Source material:
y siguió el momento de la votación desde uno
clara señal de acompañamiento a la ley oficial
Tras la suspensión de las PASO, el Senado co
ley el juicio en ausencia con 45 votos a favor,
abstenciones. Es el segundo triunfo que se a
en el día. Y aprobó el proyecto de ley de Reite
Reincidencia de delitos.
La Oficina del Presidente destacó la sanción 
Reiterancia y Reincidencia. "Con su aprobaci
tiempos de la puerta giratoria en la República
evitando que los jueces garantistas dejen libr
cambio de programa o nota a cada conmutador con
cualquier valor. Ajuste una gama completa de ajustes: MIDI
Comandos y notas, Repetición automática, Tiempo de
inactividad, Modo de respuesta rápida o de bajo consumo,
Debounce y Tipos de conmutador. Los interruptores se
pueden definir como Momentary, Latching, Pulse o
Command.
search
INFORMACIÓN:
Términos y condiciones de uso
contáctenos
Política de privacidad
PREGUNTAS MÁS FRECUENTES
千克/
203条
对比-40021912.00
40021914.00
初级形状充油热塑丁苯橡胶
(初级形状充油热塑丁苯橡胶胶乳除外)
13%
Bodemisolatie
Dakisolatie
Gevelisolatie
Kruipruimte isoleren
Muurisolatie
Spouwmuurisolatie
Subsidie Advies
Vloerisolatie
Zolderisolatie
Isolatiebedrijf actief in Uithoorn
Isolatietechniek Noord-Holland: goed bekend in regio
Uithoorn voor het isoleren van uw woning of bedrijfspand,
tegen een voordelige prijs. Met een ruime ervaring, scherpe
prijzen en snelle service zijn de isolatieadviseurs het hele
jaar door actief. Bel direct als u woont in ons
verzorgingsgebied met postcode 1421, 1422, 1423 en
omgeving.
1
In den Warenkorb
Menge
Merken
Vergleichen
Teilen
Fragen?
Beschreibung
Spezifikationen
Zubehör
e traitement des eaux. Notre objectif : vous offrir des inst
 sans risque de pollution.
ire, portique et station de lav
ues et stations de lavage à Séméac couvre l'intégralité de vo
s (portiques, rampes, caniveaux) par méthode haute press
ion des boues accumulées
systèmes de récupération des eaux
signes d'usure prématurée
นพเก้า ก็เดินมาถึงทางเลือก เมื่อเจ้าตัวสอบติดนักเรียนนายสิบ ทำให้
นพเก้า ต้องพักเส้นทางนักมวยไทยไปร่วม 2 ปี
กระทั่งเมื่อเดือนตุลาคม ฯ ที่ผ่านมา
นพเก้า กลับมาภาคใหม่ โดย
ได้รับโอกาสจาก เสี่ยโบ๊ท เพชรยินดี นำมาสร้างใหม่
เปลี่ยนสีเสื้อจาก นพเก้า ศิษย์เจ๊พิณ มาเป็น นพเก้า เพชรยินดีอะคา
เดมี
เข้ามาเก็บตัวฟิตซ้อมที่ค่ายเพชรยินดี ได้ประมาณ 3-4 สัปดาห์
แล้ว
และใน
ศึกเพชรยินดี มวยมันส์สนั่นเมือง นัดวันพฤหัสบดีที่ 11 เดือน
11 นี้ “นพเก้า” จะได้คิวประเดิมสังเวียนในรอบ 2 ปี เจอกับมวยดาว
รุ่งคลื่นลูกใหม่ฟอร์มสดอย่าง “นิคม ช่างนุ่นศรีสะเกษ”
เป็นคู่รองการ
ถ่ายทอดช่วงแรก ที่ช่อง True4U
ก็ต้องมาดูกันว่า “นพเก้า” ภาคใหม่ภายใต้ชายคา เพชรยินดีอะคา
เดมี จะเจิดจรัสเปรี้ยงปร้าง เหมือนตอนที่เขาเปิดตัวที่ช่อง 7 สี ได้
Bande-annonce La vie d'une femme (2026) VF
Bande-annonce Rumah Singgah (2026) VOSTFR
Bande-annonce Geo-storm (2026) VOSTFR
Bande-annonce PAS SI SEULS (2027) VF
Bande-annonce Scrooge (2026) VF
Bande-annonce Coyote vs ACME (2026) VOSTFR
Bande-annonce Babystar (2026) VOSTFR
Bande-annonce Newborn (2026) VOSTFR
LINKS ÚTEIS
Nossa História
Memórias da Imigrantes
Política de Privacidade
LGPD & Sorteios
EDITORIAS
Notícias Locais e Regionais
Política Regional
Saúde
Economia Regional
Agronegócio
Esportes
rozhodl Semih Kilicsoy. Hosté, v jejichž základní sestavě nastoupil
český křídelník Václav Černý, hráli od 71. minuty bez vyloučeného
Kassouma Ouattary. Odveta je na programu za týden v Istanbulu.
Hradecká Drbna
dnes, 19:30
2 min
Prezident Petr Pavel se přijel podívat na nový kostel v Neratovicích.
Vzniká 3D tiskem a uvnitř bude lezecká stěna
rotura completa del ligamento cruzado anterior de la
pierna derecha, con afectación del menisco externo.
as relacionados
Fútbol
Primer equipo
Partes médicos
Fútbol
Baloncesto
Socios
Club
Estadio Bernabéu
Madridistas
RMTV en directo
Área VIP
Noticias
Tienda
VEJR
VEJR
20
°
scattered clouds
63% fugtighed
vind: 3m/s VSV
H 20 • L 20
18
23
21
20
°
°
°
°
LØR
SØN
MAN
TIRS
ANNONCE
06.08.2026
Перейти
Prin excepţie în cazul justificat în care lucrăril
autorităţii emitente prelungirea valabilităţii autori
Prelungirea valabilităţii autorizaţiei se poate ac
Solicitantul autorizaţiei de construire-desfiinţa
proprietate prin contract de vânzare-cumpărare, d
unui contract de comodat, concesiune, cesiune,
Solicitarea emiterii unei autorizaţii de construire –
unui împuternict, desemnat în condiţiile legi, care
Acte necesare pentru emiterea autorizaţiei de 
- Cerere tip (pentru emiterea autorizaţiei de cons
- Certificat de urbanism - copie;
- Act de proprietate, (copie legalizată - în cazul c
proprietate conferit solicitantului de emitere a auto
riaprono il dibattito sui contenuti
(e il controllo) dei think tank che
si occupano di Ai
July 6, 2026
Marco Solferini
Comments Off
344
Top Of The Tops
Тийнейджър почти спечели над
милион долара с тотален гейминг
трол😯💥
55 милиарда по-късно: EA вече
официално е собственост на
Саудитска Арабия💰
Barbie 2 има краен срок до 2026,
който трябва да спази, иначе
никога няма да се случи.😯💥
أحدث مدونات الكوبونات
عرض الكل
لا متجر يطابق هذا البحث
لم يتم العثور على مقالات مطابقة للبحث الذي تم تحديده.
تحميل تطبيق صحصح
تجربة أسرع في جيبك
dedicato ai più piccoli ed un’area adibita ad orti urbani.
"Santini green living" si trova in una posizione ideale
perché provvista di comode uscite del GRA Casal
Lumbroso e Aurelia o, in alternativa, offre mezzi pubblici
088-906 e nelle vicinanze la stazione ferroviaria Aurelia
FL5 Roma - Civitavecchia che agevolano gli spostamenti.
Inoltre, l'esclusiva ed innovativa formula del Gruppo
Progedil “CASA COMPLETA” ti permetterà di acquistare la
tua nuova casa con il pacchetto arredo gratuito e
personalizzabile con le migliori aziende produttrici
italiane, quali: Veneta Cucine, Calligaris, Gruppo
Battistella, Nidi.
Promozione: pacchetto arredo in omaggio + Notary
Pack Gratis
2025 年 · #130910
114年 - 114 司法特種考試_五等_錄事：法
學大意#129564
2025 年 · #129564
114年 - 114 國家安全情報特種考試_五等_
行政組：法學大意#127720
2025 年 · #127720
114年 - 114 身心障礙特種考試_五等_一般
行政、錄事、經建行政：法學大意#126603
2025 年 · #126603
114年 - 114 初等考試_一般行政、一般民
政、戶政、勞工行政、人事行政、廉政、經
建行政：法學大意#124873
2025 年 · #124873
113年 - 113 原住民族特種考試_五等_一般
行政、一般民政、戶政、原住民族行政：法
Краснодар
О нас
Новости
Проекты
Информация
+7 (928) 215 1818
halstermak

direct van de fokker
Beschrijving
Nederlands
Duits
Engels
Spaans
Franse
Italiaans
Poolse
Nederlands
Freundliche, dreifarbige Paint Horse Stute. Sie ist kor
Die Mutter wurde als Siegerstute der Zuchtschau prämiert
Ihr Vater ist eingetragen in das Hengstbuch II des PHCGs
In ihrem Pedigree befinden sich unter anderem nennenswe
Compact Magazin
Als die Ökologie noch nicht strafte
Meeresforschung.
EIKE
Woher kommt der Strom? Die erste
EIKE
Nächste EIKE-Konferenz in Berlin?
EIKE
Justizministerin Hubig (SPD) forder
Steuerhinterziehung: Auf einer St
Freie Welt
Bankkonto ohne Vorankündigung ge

Problem to work on:
Update the lines that run from the start of the records through the line containing "Debounce y Tipos" by writing "interruptor" in place of "conmutador" and leaving the rest unchanged. Give only those lines.

Written solution:
y siguió el momento de la votación desde uno
clara señal de acompañamiento a la ley oficial
Tras la suspensión de las PASO, el Senado co
ley el juicio en ausencia con 45 votos a favor,
abstenciones. Es el segundo triunfo que se a
en el día. Y aprobó el proyecto de ley de Reite
Reincidencia de delitos.
La Oficina del Presidente destacó la sanción 
Reiterancia y Reincidencia. "Con su aprobaci
tiempos de la puerta giratoria en la República
evitando que los jueces garantistas dejen libr
cambio de programa o nota a cada interruptor con
cualquier valor. Ajuste una gama completa de ajustes: MIDI
Comandos y notas, Repetición automática, Tiempo de
inactividad, Modo de respuesta rápida o de bajo consumo,
Debounce y Tipos de interruptor. Los interruptores se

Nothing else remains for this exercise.